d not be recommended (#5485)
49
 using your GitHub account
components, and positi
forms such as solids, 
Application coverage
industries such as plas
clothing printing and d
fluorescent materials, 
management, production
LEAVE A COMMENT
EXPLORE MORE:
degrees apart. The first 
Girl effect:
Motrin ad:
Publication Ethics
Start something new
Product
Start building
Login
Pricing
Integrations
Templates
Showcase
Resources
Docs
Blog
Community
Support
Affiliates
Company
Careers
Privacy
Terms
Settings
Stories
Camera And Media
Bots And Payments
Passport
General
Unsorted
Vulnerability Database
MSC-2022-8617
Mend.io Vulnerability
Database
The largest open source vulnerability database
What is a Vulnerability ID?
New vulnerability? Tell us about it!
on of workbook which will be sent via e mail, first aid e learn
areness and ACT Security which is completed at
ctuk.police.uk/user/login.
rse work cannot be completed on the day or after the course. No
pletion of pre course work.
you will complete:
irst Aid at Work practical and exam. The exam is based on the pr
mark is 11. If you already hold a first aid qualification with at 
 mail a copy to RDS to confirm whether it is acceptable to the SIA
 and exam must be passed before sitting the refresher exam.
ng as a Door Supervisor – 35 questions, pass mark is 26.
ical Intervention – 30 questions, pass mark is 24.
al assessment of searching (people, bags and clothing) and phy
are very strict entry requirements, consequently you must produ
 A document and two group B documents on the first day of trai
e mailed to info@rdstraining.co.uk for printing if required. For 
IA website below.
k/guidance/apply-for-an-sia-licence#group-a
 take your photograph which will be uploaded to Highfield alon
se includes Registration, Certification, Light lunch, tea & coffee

────────────────────────────────────────

(TASK DESCRIPTION):
The full set of records is to be written out once more, word for word.

(TASK SOLUTION):
d not be recommended (#5485)
49
 using your GitHub account
components, and positi
forms such as solids, 
Application coverage
industries such as plas
clothing printing and d
fluorescent materials, 
management, production
LEAVE A COMMENT
EXPLORE MORE:
degrees apart. The first 
Girl effect:
Motrin ad:
Publication Ethics
Start something new
Product
Start building
Login
Pricing
Integrations
Templates
Showcase
Resources
Docs
Blog
Community
Support
Affiliates
Company
Careers
Privacy
Terms
Settings
Stories
Camera And Media
Bots And Payments
Passport
General
Unsorted
Vulnerability Database
MSC-2022-8617
Mend.io Vulnerability
Database
The largest open source vulnerability database
What is a Vulnerability ID?
New vulnerability? Tell us about it!
on of workbook which will be sent via e mail, first aid e learn
areness and ACT Security which is completed at
ctuk.police.uk/user/login.
rse work cannot be completed on the day or after the course. No
pletion of pre course work.
you will complete:
irst Aid at Work practical and exam. The exam is based on the pr
mark is 11. If you already hold a first aid qualification with at 
 mail a copy to RDS to confirm whether it is acceptable to the SIA
 and exam must be passed before sitting the refresher exam.
ng as a Door Supervisor – 35 questions, pass mark is 26.
ical Intervention – 30 questions, pass mark is 24.
al assessment of searching (people, bags and clothing) and phy
are very strict entry requirements, consequently you must produ
 A document and two group B documents on the first day of trai
e mailed to info@rdstraining.co.uk for printing if required. For 
IA website below.
k/guidance/apply-for-an-sia-licence#group-a
 take your photograph which will be uploaded to Highfield alon
se includes Registration, Certification, Light lunch, tea & coffee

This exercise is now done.